Tonight was CFS (Country Fire Service) training & so I took the opportunity to pick a few of the old firies brains.

fire alarm 

at training tonight
there’s the usual banter
& the familar stories 
the old hands tell
about wild jobs  
they’ve been on

dead end gullies
their captains tried 
to order them into

walls of flame leapfrogging
roads  rivers  almost bare 
dirt to resume again
in forest canopies 
impossible distances away 

sitting in the truck
reflectors down
breathing apparatus on
under blankets 
waiting for the fire 
to burn over
hoping like hell
the halo holds up*
likewise hoping 
their sphincters do

i don’t know if climate 
change is the cause
but i do know fire 
season is starting earlier
lasting longer
& each one 
feels more of a bitch
than the one before

*a waterfall-like system which rings the cab

Day 8 – Daughter of the Poets

Second day of Judging a Book by its Cover … & today’s text is Wooroloo by Frieda Hughes. My friend & fellow poet, Jules Leigh Koch, lent it to me following my reading at Lee Marvin on Tuesday night.

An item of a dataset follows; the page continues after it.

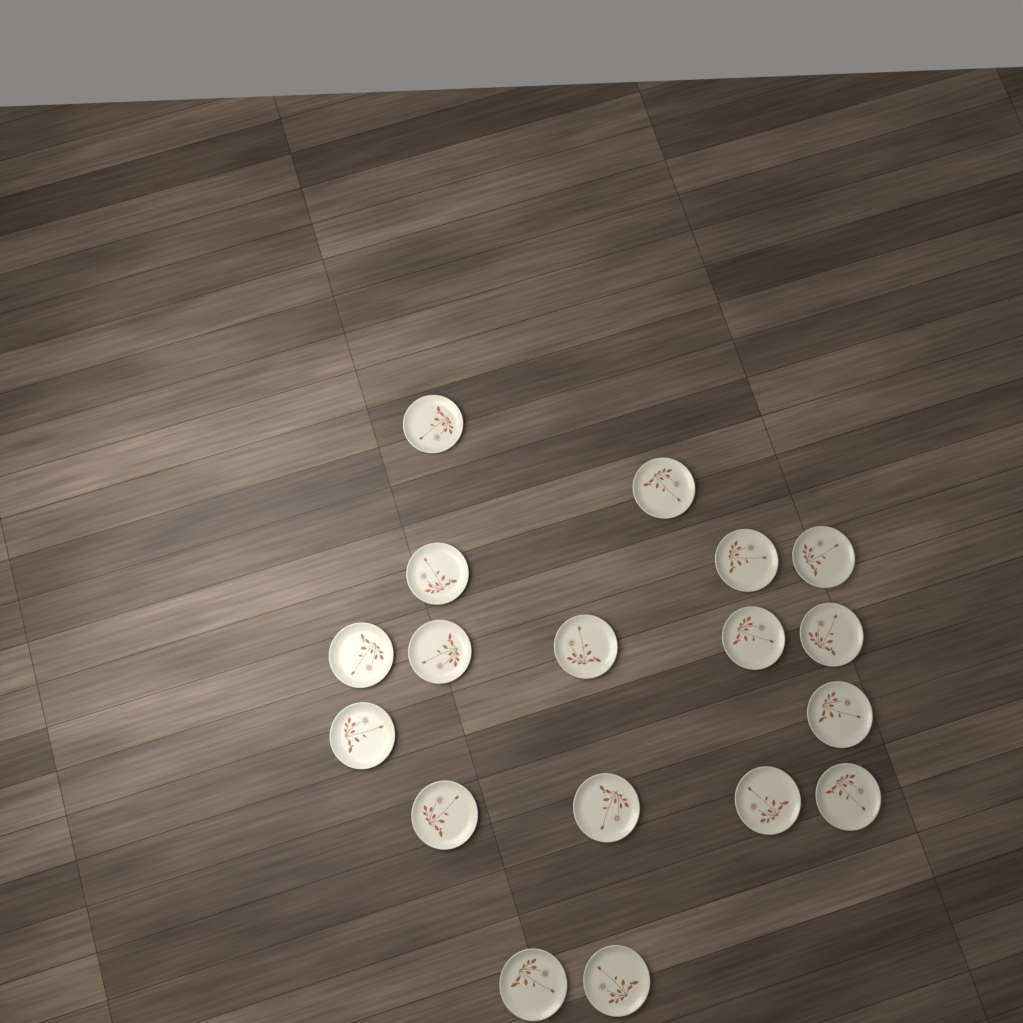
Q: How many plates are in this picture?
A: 18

Those who’ve read Day 5’s post Crows everywhere you turn, will know I elected to perform what amounted to a “concept album” of poems; with every one referencing in some way, a crow or crows; including a couple inspired by a chilling experience at this year’s Adelaide Writers’ Week, where the voice of Ted Hughes reading poems recorded in Adelaide 40 years earlier were played through the Pioneer Women’s Memorial Gardens. It made for a very a haunting session dedicated to Hughes, with guests Jonathon Bate (biography of Hughes) & Max Porter (Grief is the Thing With Feathers).

I didn’t know that Ted & Sylvia’s daughter had tried her hand at poetry. Nor that for a time she was married to an Australian and lived on a West Australian farm. Sadly, the collection did little for me, with only a couple of poems I found engaging. However, if the cover is anything to go by, she is a pretty talented artist.


the sky is a golden fleece
— a beach furnace fuelled
by driftwood embers
— the front face of fire
leaping into the air
— flames catapulting over
themselves to escape
— everything it is destroying


NOTE: this painting is not called ‘Wooroloo’, but ‘Two Sheep’, 1996, by Frieda Hughes. Sadly for the sheep, they have been cropped out by moi.